Ermutigung und Unterstützung ist das Gebot der Stunde. Nötig wären aber auch zwei Dinge, die eher auf Ablehnung stoßen werden. Erstens: Das Monitoring muss extrem ausgeweitet werden. Landesweite Vergleichstests in allen Fächern, in Zeiten des Fernunterrichts zwei Mal pro Schuljahr. Schüler sollten die Aufgaben möglichst online bearbeiten. Kein Papierkram, keine Korrekturen durch unterrichtende Lehrkräfte, dafür aussagekräftige Rückmeldung für Schüler und Lehrer. Dazu müssen weitere Studien zum Unterrichtsgeschehen in den Abiturklassen kommen.
Zweitens: Corona ist ein Arschloch. Die zweite Welle wird uns im Herbst treffen, wenn die Urlauber aus Malle, von der Nordsee und aus den Berliner Freibädern zurück sind. Pünktlich zu Beginn des neuen Schuljahres. Wenn das nicht aufgrund der fehlenden Vorbereitungszeit genauso ruckelig anfangen soll wie das letzte aufgehört hat, müssen schulinterne Fortbildungen in den Sommerferien stattfinden.
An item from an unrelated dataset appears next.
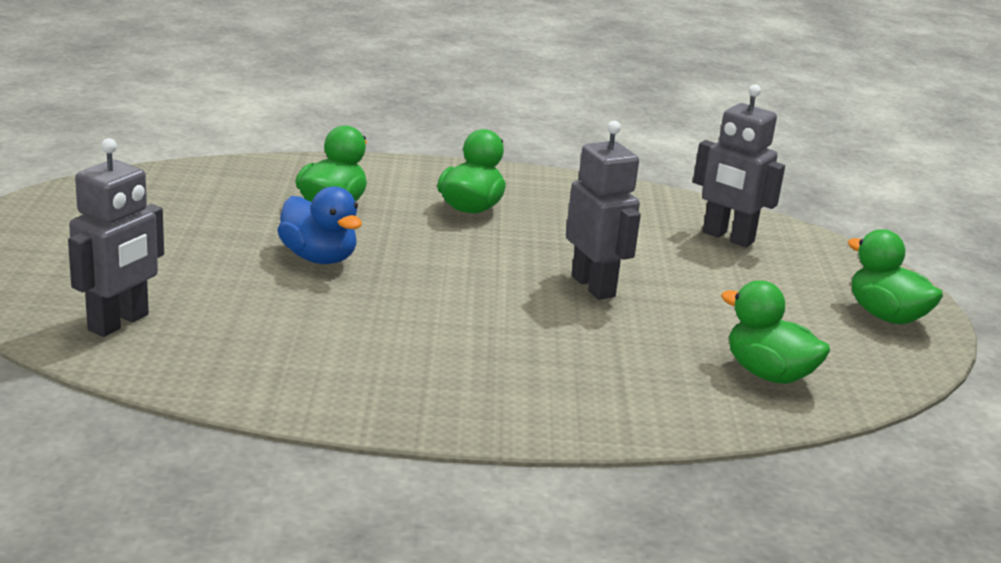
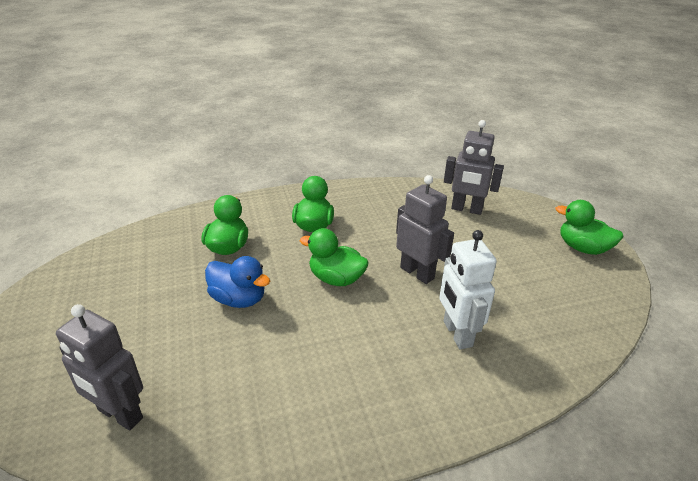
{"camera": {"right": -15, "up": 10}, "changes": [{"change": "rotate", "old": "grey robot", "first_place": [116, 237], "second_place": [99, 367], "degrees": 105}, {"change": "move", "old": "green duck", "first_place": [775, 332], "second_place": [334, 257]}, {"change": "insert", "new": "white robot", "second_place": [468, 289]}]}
Eine Woche mindestens, das ganze Kollegium.
Noten und Zeugnisse sind in diesen Zeiten nicht zu rechtfertigen. Dafür sind die Unterschiede in den technischen Voraussetzungen, den häuslichen Bedingungen und der Existenz von unterstützenden Eltern, Geschwistern oder Nachhilfelehrern zu groß. Über den mittleren Schulabschluss und das Abitur 2021 muss man schon jetzt nachdenken, auch gemeinsam mit den Schülern, den Hochschulen und Ausbildungsbetrieben. Auch der Übergang in die Oberschulen nach Klasse 6 muss reformiert werden, vielleicht könnte zeitweise die alte BVG-Regel wieder gelten.
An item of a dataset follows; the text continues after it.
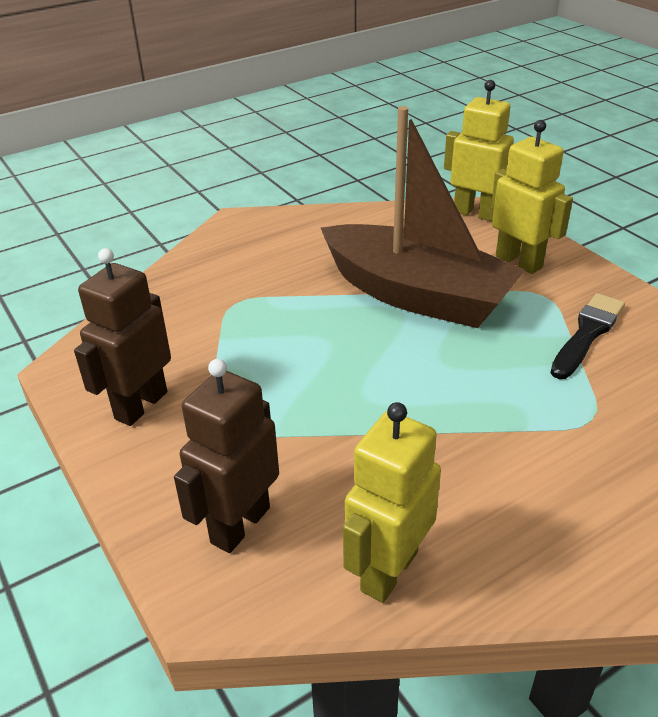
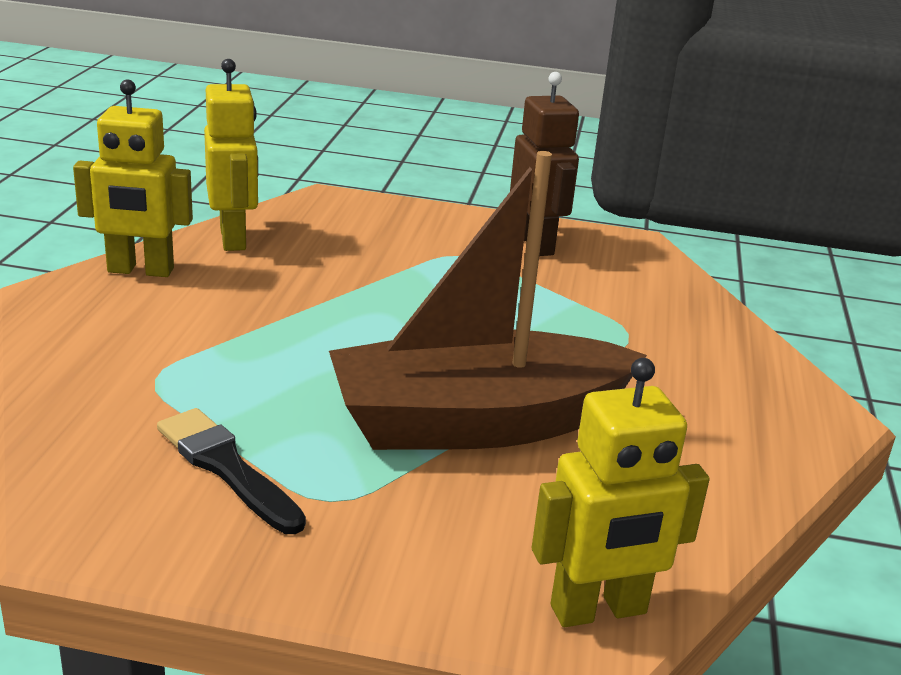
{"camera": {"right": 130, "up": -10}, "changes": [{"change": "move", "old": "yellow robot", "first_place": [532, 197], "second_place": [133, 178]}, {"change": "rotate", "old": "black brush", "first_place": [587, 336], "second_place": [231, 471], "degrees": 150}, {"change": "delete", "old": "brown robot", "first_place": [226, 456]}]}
Die Bildungsverwaltung ist sehr damit beschäftigt, ein starres Korsett aufrechtzuerhalten, das den Schulen jetzt die Luft zum Durchatmen nimmt. Alte Regeln werden „angepasst“, so etwas wie ein „Masterplan Homeschooling“ fehlt bezeichnenderweise. Generalstabsmäßig wird Hygiene über alles gestellt, die pädagogische Atmosphäre leidet. Statt tatsächlich den Schulen Freiheiten zu lassen wie sie die schrittweise Öffnung organisieren und welche Schüler zuerst in die Schulen kommen sollen, werden Klassenstufen vorgegeben.
Noch nie war die Gelegenheit so nah, Schule komplett neu zu denken. Ort, Fächer, Inhalte – alles ist verhandelbar. Manches wartet schon seit Jahrzehnten auf Modernisierung: fächerübergreifendes Unterrichten, Feedbackkultur, Differenzierung. Die Forderung nach „Entrümpelung“ der Lehrpläne hat schon einen Bart – jetzt wäre ein Anlass, damit anzufangen. Brandaktuell stellen sich Fragen nach Motivation durch herausfordernde Aufgaben (statt Druck und Noten) und nach dem menschlichen Miteinander.
Schulen müssen sich jetzt entwickeln. Dafür braucht es einen klaren Rahmen, ausreichend Zeit und ein wenig Vertrauen. Es eilt ein wenig. Möglicherweise gibt es schon 2022 einen Corona-Impfstoff. Bis dahin sollte so viel wie möglich auf den Kopf gestellt sein.